Authors at museum
Ever want to meet the author of a book? Next week, Carson Valley residents may meet 12 authors in the first “A Spring Afternoon with the Authors” at the Carson Valley Museum and Cultural Center.
“It should be a fun afternoon,” said CVHS spokesperson Liz Paul, “and will give the community an opportunity to come out and meet the authors and discuss their books.”
The event is free and refreshments will be served.
The authors will be seated at tables in the hallway and main gallery of the museum, so that interested readers may speak one-on-one with them, said organizer Donna Allgeier, who is volunteer manager of the gift shop at the cultural center.
“These are basically local authors,” Allgeier said. “We carry all of their work. We hope people become more familiar with these authors – they’ve got some marvelous books.”
The docent council is hosting the reception, the first event that the group has sponsored, Allgeier said. She hopes it will become an annual project.
“All the authors’ books will be for sale in the gift shop, and the authors will be there to chat and sign their books,” she said.
Authors from Carson Valley will include Beverly Butler, who wrote “The Dondero Brothers in Genoa, Nevada, 1863-1885,” and Alora Knight, who is the author of books of poetry, “Poems for All Season and All Reasons,” Vols. 1, 2 and 3.
Jane Lehrman has published several of her “Around Douglas” books, which feature the stories of people in the county. Wynne Maule is known for his meticulously researched “Minden, The Story of a Unique Town.”
Ray Smith, who has penned several books about characters and places in Nevada, will be among the Valley authors at the event. Also in attendance will be Nancy Miluck, who wrote “Genoa-Carson Valley, Nevada,” and a school book, “Nevada, This is Our Land,” plus several historical coloring books.

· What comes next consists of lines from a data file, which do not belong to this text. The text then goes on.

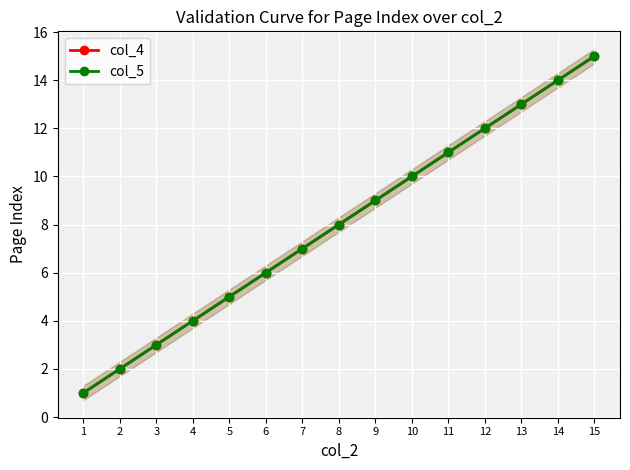

What is the total value across all series at 8?

16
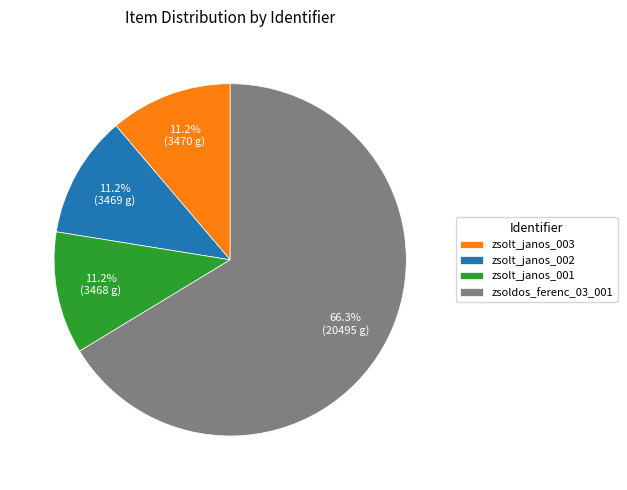

Is it true that zsolt_janos_001 is 1% of the pie?

False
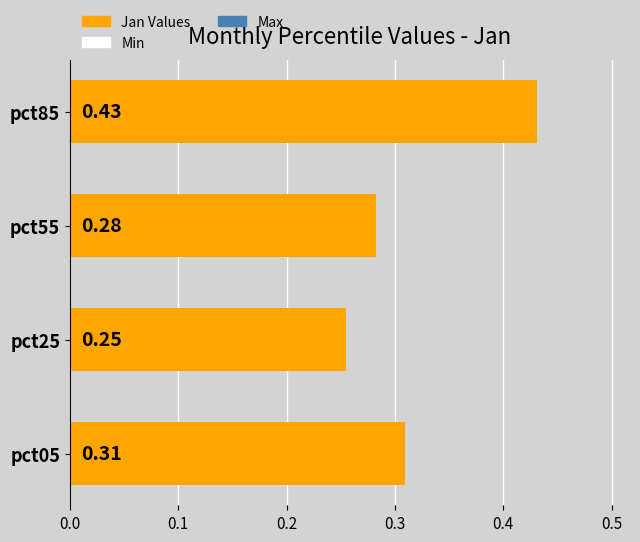

Rank the categories by value from highest to lowest.

pct85, pct05, pct55, pct25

From Reno will be June Brioli, who wrote “Easy Cookin’ in Nevada,” and Bill Henley, who wrote “My Father, The Bank Robber,” a book of interesting characters living on the Comstock.
Chris Bayer of Carson City is probably better known in the Valley as a musician, but he has also written books on Nevada history and the history of music, and is an artist-in-residence with the Nevada State Council on the Arts.
From Dayton is Dennis Cassinelli, who is the author of “Gathering Traces of the Great Basin Indians,” and who has been researching ancient Indian tribes of the Great Basin for 40 years.
In addition, Norman Hoggatt of Mound House, who wrote “On the Trail of Wyatt Earp,” and C. C. Charles Convis of Carson City, who wrote a series of books called “True Tales of the Old West,” will be at the reception.
“Spring Afternoon with the Authors” will be held April 25, 2-4 p.m., at the Carson Valley Museum and Cultural Center, 1477 Highway 395, Gardnerville. A drawing will be held for two books, Grace Dangberg’s “Carson Valley” and Ray Smith’s “Untold Tales of Nevada.”
The center is open daily 10 a.m.-5 p.m. and features a changing gallery, Washoe exhibits, early-day telephone exhibit, wildlife exhibit, history of Carson Valley, mustang exhibit, Basque exhibit and early-day newspaper exhibit. The East Fork Artists’ Gallery is also housed in the center.